Our kids are aware, engaged little beings, who notice so much and can sometimes ask awkward or difficult questions. Have you tried to explain skin color or disability to a 3-year-old? Conversed with your pre-kindergartner about how families differ, sometimes with a single parent, or two moms, a mom and dad, or only grandparents? Just recently, my almost 4-year-old said to me “Do you know that some kids don’t have houses?” As I struggled to find clear and loving words to explain to him that some families don’t have a safe, warm place to sleep at night, I discovered that his idea is that it’s a simple math problem: “They took one house away, so now there’s not enough anymore.”

Preparation and self-examination can lay the groundwork for having these essential conversations with the children in our lives. Each year, as part of its commitment to an anti-bias curriculum and to social justice, MPS offers an anti-bias class facilitated by educator and activist Katie Kissinger. For six weeks, members of our community gather to take a fiercely honest look at our own backgrounds, misconceptions, and biases, and to figure out what is helpful (and not helpful) in teaching the next generation about fairness, compassion, and equality.

This year’s class will be held at MPS on Monday nights, 6:30-8:30 p.m., October 5 through November 9th. The cost is $62, and a pay-what-you-can option is available to anyone who needs it. There will be a sign-up sheet available during Orientation, and later on the bulletin board in the classroom. If you want to know more, contact Amy Armstrong (Bishop, 4’s).

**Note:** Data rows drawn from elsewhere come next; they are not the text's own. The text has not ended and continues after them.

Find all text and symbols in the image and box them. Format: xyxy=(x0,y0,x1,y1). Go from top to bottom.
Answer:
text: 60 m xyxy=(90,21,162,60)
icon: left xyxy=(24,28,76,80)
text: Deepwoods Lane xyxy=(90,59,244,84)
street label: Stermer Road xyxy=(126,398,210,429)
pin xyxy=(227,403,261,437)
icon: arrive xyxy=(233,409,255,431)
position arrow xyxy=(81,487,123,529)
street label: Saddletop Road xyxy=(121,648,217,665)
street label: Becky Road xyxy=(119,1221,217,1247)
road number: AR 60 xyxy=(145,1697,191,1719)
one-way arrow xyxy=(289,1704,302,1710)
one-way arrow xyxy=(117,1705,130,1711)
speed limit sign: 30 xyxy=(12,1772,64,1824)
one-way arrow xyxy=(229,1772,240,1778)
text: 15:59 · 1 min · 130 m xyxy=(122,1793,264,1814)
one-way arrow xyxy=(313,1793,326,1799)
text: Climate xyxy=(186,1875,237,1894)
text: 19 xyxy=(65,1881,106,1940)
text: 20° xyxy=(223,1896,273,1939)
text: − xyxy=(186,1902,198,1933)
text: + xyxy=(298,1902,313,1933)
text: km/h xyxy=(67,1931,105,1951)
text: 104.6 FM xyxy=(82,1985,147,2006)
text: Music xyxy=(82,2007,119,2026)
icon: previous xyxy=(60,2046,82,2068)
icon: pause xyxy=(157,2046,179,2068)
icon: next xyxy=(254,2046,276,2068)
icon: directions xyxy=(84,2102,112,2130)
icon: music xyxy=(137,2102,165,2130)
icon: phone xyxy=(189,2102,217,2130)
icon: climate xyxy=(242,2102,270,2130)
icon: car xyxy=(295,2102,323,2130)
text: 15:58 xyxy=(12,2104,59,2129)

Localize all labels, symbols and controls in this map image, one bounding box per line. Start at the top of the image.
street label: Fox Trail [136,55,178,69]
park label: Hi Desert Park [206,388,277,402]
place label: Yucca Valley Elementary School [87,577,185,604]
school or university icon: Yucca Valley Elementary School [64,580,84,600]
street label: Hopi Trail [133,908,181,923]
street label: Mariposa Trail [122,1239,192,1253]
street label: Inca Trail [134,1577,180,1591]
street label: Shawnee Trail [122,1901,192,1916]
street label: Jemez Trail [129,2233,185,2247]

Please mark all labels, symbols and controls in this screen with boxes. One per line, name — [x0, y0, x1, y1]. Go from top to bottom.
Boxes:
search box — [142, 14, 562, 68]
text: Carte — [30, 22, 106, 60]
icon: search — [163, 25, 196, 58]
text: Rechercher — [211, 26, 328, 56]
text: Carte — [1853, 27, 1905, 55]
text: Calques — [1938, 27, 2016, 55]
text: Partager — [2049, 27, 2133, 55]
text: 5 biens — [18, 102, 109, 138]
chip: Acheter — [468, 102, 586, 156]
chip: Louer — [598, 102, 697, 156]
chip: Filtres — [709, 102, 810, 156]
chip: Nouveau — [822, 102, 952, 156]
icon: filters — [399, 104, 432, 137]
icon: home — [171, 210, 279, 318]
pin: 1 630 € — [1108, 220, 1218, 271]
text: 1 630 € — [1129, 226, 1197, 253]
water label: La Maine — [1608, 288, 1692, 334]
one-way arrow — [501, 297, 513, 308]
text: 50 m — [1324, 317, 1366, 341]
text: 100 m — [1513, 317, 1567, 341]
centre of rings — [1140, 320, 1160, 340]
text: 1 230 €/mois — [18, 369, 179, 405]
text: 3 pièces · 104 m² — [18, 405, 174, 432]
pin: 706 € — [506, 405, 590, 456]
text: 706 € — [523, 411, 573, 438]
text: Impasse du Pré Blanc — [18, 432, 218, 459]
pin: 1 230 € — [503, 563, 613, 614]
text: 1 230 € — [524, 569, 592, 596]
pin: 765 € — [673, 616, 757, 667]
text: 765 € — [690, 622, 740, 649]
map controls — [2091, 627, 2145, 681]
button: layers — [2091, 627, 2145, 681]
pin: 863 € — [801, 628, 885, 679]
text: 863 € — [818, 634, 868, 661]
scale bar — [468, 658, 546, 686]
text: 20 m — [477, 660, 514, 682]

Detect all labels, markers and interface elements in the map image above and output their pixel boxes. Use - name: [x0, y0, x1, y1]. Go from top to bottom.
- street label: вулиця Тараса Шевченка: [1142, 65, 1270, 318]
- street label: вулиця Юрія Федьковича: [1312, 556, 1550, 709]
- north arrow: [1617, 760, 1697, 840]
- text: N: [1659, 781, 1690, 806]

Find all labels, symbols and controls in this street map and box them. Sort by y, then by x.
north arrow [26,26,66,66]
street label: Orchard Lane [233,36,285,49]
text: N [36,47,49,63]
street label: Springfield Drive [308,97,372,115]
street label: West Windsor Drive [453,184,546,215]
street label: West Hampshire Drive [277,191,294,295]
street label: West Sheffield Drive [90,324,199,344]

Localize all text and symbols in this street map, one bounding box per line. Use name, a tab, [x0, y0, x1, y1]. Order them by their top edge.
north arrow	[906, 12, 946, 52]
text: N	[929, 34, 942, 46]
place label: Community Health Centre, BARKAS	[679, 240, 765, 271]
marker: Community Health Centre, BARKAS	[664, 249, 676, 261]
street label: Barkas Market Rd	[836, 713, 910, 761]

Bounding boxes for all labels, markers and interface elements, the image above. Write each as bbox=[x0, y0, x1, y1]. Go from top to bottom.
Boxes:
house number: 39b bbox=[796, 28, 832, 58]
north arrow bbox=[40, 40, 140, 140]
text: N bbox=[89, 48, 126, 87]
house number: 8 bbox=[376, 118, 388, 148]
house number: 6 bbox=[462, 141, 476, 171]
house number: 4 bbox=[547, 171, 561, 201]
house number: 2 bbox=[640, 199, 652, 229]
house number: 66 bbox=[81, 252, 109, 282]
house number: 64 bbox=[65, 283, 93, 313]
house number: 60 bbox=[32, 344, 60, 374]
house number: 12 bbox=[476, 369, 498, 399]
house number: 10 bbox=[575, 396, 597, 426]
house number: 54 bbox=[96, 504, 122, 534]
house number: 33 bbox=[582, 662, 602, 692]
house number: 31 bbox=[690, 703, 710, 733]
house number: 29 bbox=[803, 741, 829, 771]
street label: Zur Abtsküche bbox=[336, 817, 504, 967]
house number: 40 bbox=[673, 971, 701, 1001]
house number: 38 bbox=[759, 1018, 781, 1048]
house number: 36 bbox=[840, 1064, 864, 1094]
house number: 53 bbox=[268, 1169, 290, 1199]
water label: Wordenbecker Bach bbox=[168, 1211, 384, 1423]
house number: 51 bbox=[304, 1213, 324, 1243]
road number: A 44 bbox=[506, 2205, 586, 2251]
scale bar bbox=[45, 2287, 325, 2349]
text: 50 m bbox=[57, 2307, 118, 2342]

About Katie: Katie Kissinger has been an Early Childhood Consultant, Trainer and Adjunct Faculty for several colleges for over twenty years. Her clearest priority in teaching and life is in diversity and anti-bias work. She has been learning and teaching about the culturally relevant anti-bias approach to education for 25 years. Katie is the author of several published articles related to this topic, and of the children’s book All the Colors We Are: The Story of How We Get Our Skin Color.